My secondary data analyses support previous whistle-blowing research in relating supervisor status, greater importance placed on anonymity, greater organizational support for anonymous reporting, greater organizational protection for whistle-blowers and greater severity of observed misconduct to increased reporting. Contrary to what previous literature theorizes, I find more observed leader misconduct and in-group location of misconduct relate to increased reporting. With the exception of an expressed in-group preference, my qualitative analyses reinforce these findings and identify a peer-oriented culture and self-preservation as reasons why unethical conduct may go unreported. My interview data also reveal that participants prefer to report unethical conduct to a trusted leader, although the severity of such misconduct may moderate this preference.

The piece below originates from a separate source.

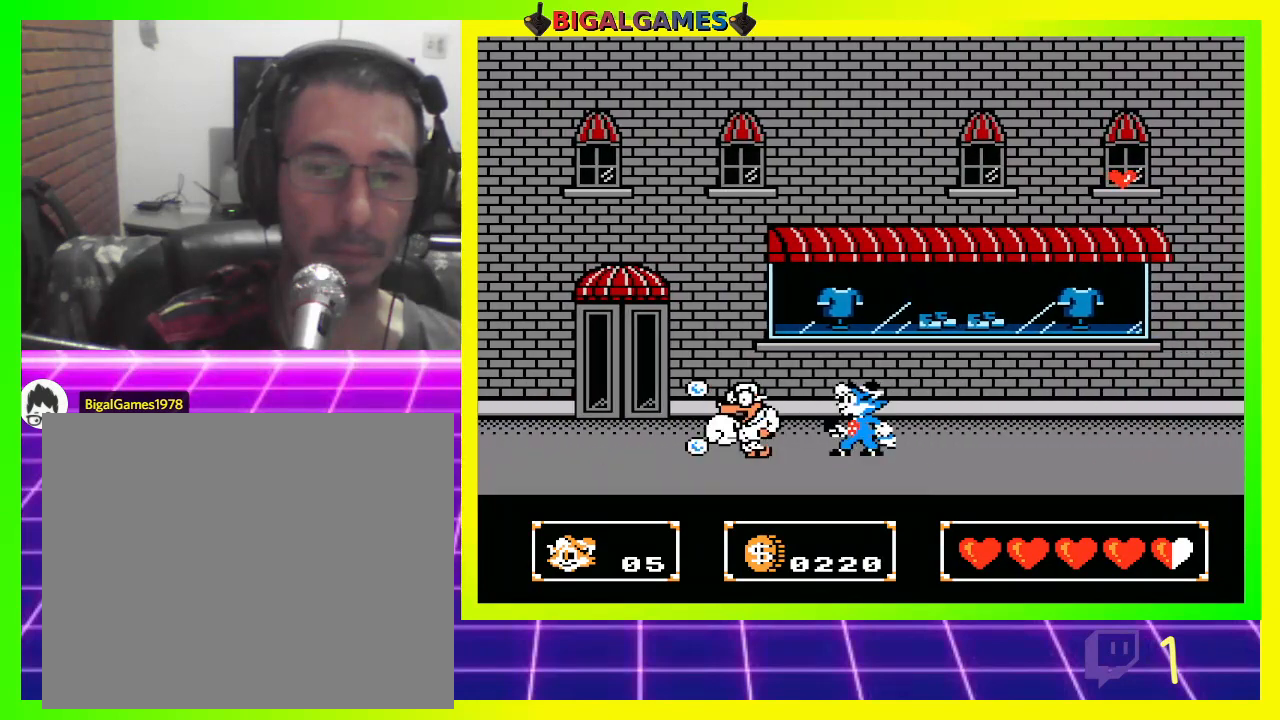
{"buttons": ["CROSS"], "left_stick": "center", "right_stick": "center", "events": [[100, "CROSS", "up"], [167, "CROSS", "down"], [233, "CROSS", "up"], [333, "CROSS", "down"], [400, "CROSS", "up"], [500, "CROSS", "down"]]}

My vignette analyses find greater trust in leaders is related to increased reporting only for non-supervisors, highlighting the additional importance trust plays for lower-status individuals. Also, good behavior by the leader accepting a report is related to increased reporting for all participants. My vignette data bolster previous findings, including relating a lesser orientation towards Machiavellianism to increased reporting, and find the severity of observed misconduct has the largest relative effect on the reporting outcome. Counter to my prediction, vignette participants are less likely to report unethical conduct perpetrated by a supervisor supporting the notion that fear of retaliation may factor into the reporting decision. By highlighting obstacles to reporting, I assist leaders in addressing such barriers possibly contributing to the identification and correction of unethical conduct. I conclude with implications for federal employees and all leaders seeking to increase the reporting of unethical conduct in their organizations.